Letzte Inhaberin war die besser als „Trudi Biller“ bekannte Gertrud Weiß, die sich auf den Verkauf von Textilien konzentrierte und bis zur Schließung 2013 den Laden betrieb. Mit ihrem Tod 2021 vermachte sie das Grundstück der Kirche, die das Anwesen 2023 an den Starnberger Heizungsunternehmer Bernd Krüger verkaufte. Nun hat sein Sohn Severin Krüger das Erdgeschoss des Hauses als Werkstatt bezogen. Er schloss 2018 seine Ausbildung zum Restaurator ab und widmet sich am liebsten Möbeln und anderen Holzeinrichtungen. Außerdem wohnt er zusammen mit seinem Bruder Laurenz Krüger in Wohnungen im Obergeschoss.

Bernd Krüger renovierte das Haus in der Folge. Zuerst mussten sie auf Genehmigung des Denkmalschutzes warten, der aber das meiste absegnete. Überraschenderweise durften straßenseitig drei große Dachgauben eingebaut werden, die nun mehr Licht in den dunklen Speicher lassen. Besonders aufwendig sei die Renovierung der Böden gewesen, sagt Severin Krüger. Über den alten Dielen befanden sich mehrere Schichten Spanplatten und Linoleum, die erst entfernt werden mussten. Dadurch wurden die wunderschönen alten Dielen sichtbar, die deutlich breiter als heutiger Belag sind. Auch hier bestand der Denkmalschutz auf Wiederherstellung des ursprünglichen Fußbodens.

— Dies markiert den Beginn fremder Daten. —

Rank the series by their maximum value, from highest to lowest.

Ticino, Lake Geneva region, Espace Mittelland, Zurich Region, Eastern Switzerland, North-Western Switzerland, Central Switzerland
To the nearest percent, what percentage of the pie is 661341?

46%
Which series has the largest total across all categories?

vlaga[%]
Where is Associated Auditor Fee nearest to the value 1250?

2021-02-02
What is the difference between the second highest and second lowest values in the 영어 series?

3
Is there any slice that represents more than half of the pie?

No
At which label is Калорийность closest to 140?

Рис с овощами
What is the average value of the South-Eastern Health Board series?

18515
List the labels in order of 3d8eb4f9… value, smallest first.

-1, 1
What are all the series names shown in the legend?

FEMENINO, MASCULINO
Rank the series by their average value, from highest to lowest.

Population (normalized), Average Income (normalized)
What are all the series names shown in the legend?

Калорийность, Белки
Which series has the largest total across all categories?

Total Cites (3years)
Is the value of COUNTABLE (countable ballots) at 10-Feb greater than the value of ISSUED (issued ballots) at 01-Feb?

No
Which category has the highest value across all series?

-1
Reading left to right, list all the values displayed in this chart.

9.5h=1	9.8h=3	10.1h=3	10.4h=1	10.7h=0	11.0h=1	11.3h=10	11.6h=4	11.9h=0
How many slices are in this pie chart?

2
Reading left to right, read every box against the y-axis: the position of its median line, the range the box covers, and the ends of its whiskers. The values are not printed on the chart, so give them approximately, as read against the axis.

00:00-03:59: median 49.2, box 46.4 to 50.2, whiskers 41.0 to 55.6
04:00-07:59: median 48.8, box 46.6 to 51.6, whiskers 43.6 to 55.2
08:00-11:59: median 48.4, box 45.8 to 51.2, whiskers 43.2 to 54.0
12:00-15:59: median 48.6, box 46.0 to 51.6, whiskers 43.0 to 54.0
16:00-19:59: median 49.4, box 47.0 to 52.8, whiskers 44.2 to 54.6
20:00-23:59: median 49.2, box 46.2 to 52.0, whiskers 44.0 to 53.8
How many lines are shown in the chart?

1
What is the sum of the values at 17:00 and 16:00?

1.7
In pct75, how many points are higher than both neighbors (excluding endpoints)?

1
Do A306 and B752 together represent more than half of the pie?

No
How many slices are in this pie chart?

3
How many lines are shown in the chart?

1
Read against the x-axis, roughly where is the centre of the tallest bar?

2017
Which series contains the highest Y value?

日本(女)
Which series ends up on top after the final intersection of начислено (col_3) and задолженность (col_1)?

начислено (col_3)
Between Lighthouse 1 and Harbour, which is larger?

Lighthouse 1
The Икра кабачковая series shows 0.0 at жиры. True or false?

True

Derweil ist die Kulturgestalterin Elisabeth Carr voll des Lobes über die Renovierung. Sie war bis zuletzt eng mit Trudi Biller befreundet und hatte als Kind im Haus gespielt. Sie kannte jeden Winkel und ist nun überrascht, wie sehr sich das Haus verändert hat. Besonders die blaue Wandfarbe fällt ihr auf. Diese sei zuvor mit drei Schichten Tapete bedeckt gewesen und man habe versucht, die alte Wandfarbe wiederherzustellen. Die Wand sieht aus, als hätte ein impressionistischer Maler mit einem großen Pinsel überlappende Striche gezogen. Bei der Restaurierung der Decke kamen außerdem beinahe verblasste Deckenmalereien zum Vorschein, die aus klaren Linien und Ornamenten bestehen.
Auffällig ist, dass die Theke nicht mehr den Raum dominiert, sondern mit einer neuen Platte versehen an der Südwand steht. Dort befand sich vorher ein Vitrinenschrank, der entfernt wurde und den Blick auf ein zuvor verdecktes Fenster freigibt. Stattdessen hängt an der Wand ein kleiner Wandschrank, an den sich Carr noch von früher erinnert und der Teil des ersten Kaufhauses von 1804 war. Sie war sich lange sicher, dass das Schränkchen noch existiert und wohl irgendwo im Stadel schlummere. Genau dort wurde es dann auch bei der Renovierung gefunden und ergänzt nun wieder die Einrichtung.

Wo zuvor die Theke in der Raummitte stand, sind noch die Dellen in den Fliesen und die Wölbung des Bodens sichtbar. Hinter dem großen Verkaufsraum befindet sich eine renovierte Küche und ein Badezimmer. Von den Fenstern sind nach der Restaurierung nur noch die Scheiben übrig. Die Innenfenster sind hingegen neu dazu gekommen und unbedingt notwendig, um die Räume besser zu isolieren. Dazu durfte auch nur eine Innendämmung angebracht werden, das Äußere des Hauses durfte nicht verändert werden. Ausgetauscht wurden auch die modernen Türklinken durch alte Kastenschlösser.
Der Tag des offenen Denkmals findet jedes Jahr am zweiten Sonntag im September statt.